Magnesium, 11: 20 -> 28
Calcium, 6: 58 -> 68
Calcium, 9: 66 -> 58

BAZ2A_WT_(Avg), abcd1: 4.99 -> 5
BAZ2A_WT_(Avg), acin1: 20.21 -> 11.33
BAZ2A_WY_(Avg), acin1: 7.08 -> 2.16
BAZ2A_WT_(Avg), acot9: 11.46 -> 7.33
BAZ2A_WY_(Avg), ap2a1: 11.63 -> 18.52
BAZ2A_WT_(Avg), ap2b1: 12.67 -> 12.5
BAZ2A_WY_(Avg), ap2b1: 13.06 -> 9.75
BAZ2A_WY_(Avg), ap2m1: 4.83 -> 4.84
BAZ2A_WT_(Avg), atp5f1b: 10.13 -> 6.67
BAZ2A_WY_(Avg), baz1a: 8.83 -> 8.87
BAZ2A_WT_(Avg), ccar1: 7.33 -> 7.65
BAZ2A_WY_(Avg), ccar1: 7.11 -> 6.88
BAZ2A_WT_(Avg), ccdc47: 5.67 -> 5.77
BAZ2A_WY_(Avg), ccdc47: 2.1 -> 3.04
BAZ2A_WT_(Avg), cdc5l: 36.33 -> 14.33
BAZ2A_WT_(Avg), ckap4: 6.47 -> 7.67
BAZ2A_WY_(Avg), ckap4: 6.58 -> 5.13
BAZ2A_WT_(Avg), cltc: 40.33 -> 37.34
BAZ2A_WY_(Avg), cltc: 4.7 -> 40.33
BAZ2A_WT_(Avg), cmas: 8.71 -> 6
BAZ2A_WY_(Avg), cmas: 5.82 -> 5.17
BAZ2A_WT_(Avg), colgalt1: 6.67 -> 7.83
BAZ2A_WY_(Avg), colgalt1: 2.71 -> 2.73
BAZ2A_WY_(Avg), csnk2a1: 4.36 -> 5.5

******

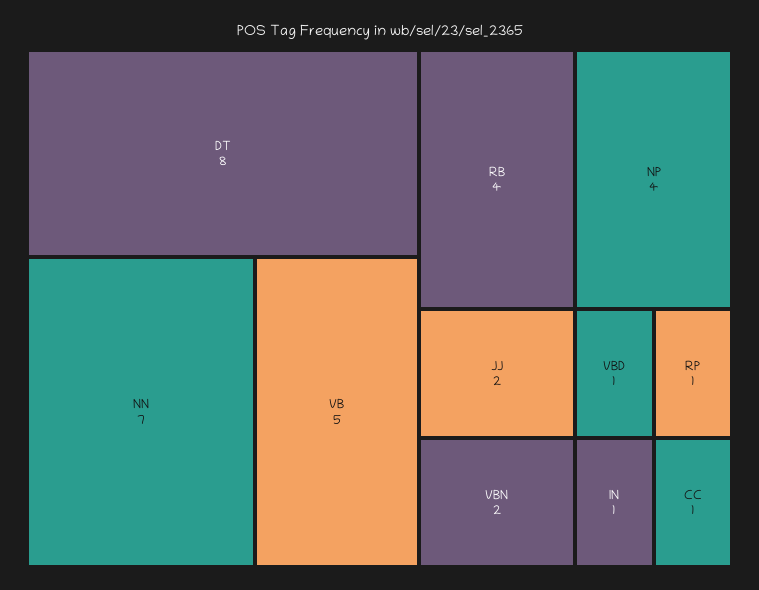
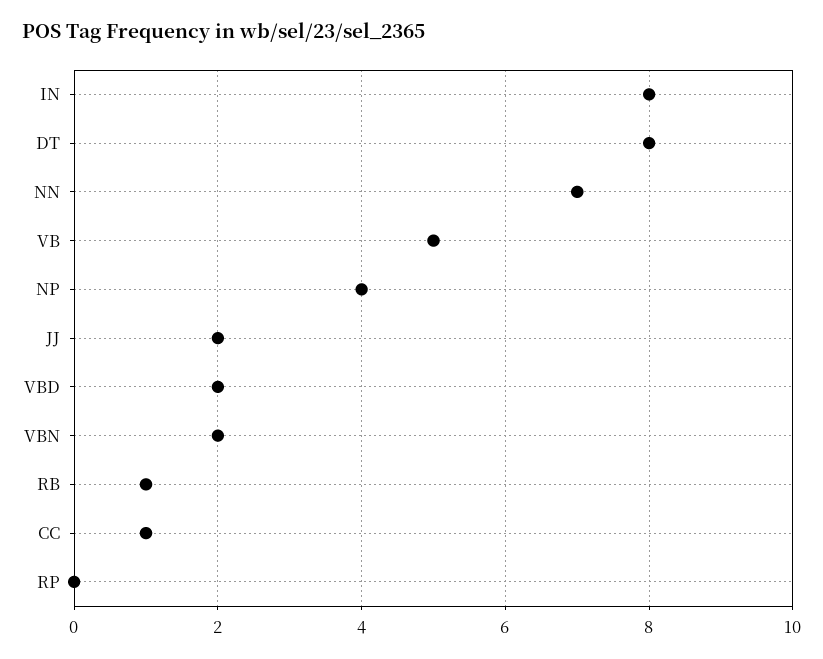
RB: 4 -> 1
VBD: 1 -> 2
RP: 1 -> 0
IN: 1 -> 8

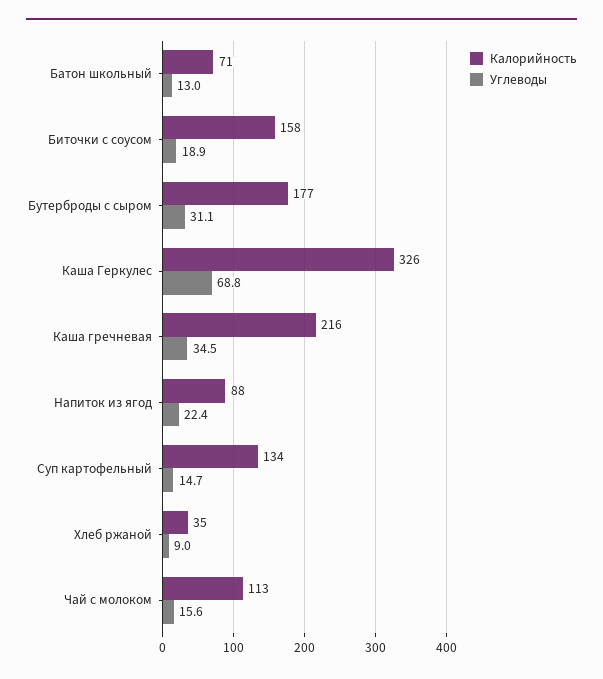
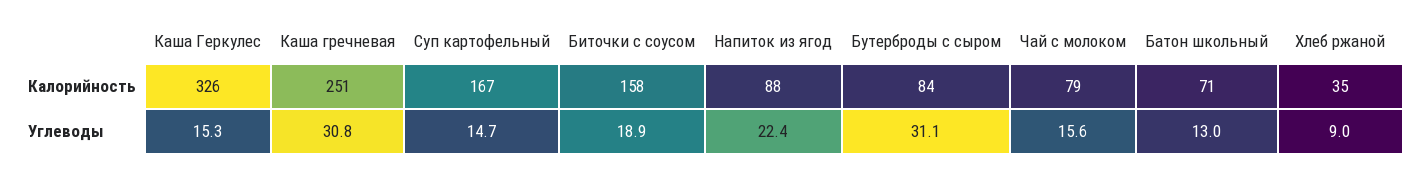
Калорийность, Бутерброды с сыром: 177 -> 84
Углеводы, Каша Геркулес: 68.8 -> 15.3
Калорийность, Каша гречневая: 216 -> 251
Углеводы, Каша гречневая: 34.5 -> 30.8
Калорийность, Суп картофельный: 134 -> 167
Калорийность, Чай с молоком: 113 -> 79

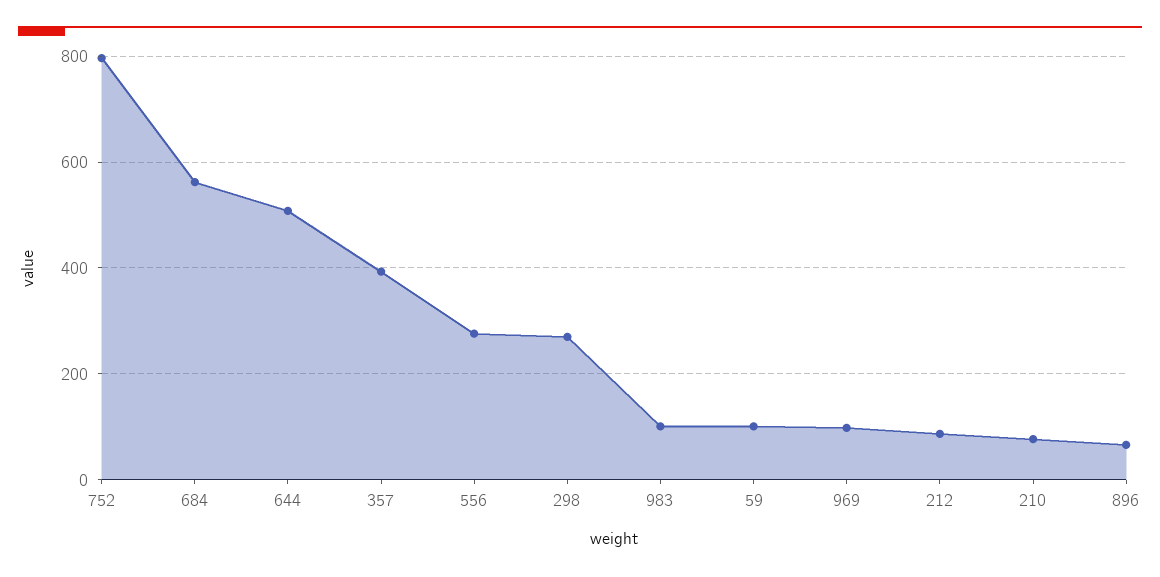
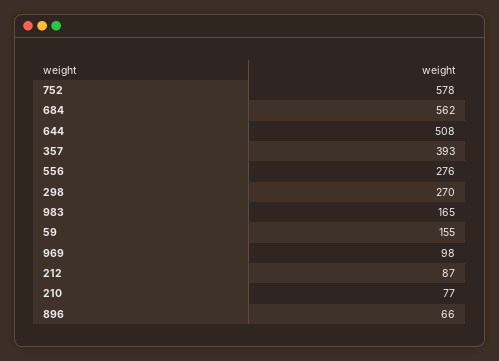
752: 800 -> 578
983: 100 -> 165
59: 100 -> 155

******

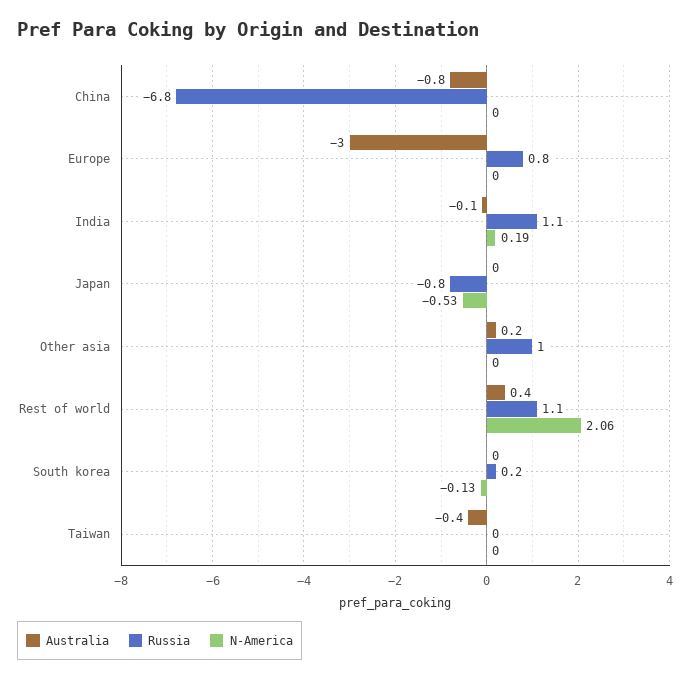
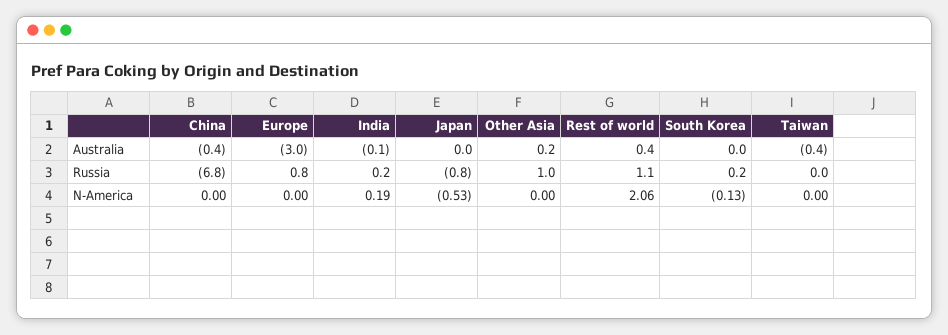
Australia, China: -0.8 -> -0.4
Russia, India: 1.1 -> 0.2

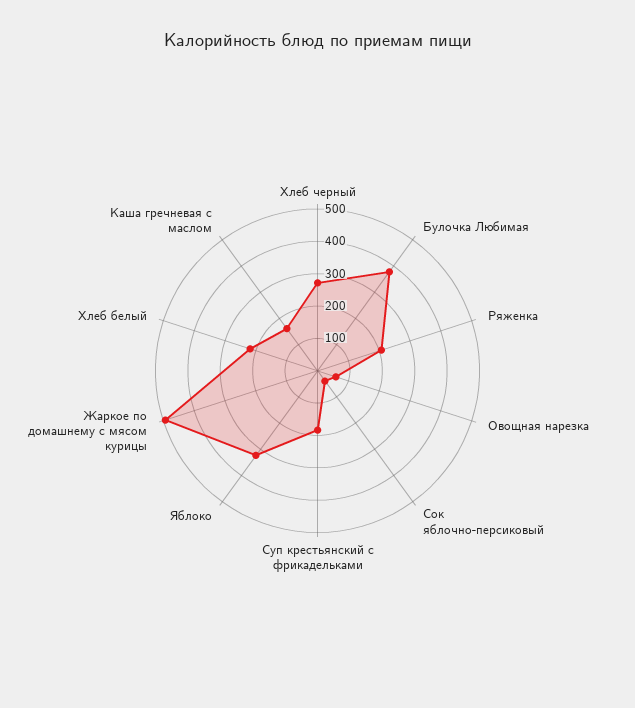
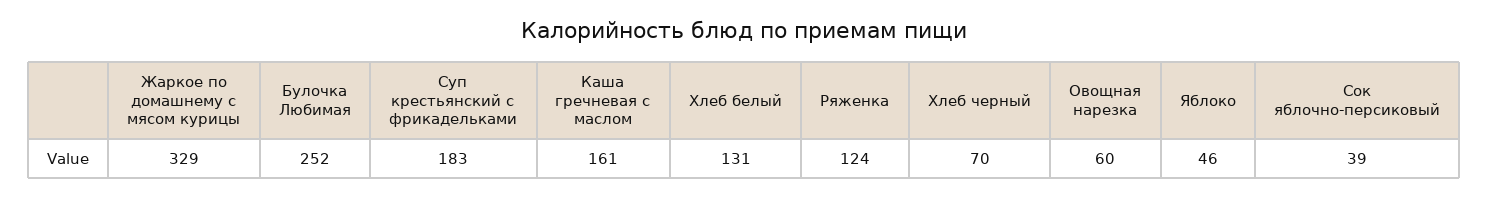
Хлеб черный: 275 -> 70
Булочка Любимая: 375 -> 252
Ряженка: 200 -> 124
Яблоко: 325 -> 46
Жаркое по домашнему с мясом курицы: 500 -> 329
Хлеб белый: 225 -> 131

******

Task goal:
Of all the entries above, retype exactly the lines from the line with "BAZ2A_WT_(Avg), cltc: 40.33 -> 37.34" to the line with "BAZ2A_WY_(Avg), csnk2a1: 4.36 -> 5.5", both included, and no others.

Output for this exercise:
BAZ2A_WT_(Avg), cltc: 40.33 -> 37.34
BAZ2A_WY_(Avg), cltc: 4.7 -> 40.33
BAZ2A_WT_(Avg), cmas: 8.71 -> 6
BAZ2A_WY_(Avg), cmas: 5.82 -> 5.17
BAZ2A_WT_(Avg), colgalt1: 6.67 -> 7.83
BAZ2A_WY_(Avg), colgalt1: 2.71 -> 2.73
BAZ2A_WY_(Avg), csnk2a1: 4.36 -> 5.5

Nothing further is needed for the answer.